Variational Inference (VI)

Variational Inference (VI) approximates an intractable posterior distribution by replacing integration with optimization.

1. Setup

Given observed data $x$ and latent variables $z$, Bayesian inference requires the posterior

$$p(z|x) = \frac{p(x,z)}{p(x)}$$

Direct computation is difficult when

$$p(x) = \int p(x,z)\,dz$$

is intractable.

Choose a tractable family of distributions $\mathcal{Q}$ and find

$$q^*(z) = \arg\min_{q(z)\in\mathcal{Q}} D_{\text{KL}}(q(z)\|p(z|x))$$

where

$$D_{\text{KL}}(q(z)\|p(z|x)) = \mathbb{E}_q\left[\log \frac{q(z)}{p(z|x)}\right]$$

Because $p(z|x)$ depends on the intractable $p(x)$, VI instead maximizes the Evidence Lower Bound (ELBO):

$$\mathcal{L}(q) = \mathbb{E}_q[\log p(x,z)] - \mathbb{E}_q[\log q(z)]$$

with the decomposition

$$\log p(x) = \mathcal{L}(q) + D_{\text{KL}}(q(z)\|p(z|x))$$

Thus maximizing $\mathcal{L}(q)$ is equivalent to minimizing $D_{\text{KL}}(q(z)\|p(z|x))$.

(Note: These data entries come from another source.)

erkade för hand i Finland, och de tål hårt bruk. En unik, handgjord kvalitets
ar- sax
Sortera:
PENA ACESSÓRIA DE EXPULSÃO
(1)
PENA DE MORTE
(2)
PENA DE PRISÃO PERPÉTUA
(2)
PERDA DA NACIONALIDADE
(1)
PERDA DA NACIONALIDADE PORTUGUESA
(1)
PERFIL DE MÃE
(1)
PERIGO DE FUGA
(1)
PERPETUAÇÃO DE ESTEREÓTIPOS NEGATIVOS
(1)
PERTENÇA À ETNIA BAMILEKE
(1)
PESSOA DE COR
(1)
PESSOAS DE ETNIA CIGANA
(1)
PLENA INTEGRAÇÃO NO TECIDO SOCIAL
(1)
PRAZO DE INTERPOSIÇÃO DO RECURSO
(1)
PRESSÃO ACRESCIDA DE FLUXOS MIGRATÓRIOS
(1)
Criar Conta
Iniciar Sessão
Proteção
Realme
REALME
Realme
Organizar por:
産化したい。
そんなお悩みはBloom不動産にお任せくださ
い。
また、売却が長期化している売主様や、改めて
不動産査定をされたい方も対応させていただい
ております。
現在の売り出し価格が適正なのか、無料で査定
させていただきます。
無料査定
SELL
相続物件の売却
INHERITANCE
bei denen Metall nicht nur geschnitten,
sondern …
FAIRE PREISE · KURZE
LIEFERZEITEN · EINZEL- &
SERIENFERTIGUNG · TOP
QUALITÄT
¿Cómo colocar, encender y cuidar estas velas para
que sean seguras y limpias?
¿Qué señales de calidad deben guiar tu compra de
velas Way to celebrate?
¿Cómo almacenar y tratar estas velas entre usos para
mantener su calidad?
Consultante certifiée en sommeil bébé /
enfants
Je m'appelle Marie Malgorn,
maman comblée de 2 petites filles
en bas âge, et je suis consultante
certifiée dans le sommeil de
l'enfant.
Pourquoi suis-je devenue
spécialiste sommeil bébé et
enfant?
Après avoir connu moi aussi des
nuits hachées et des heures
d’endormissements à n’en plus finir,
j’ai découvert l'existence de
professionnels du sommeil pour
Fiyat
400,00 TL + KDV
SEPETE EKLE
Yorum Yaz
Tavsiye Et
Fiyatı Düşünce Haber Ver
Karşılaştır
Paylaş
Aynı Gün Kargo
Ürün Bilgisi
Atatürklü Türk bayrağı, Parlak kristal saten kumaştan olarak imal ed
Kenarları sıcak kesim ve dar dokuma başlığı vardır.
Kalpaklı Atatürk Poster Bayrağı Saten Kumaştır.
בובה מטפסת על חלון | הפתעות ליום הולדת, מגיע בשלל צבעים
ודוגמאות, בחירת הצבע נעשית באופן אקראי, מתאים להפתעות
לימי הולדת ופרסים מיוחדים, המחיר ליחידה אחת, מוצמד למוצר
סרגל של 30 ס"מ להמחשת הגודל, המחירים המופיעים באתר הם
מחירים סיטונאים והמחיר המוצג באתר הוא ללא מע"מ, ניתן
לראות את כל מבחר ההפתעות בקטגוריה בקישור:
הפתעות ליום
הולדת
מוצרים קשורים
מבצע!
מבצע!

A common assumption is factorization:

$$q(z) = \prod_{j=1}^m q_j(z_j)$$

This converts posterior approximation into coordinate-wise optimization.

VI trades exactness for computational efficiency and is widely used when MCMC is too slow or exact posterior computation is impossible.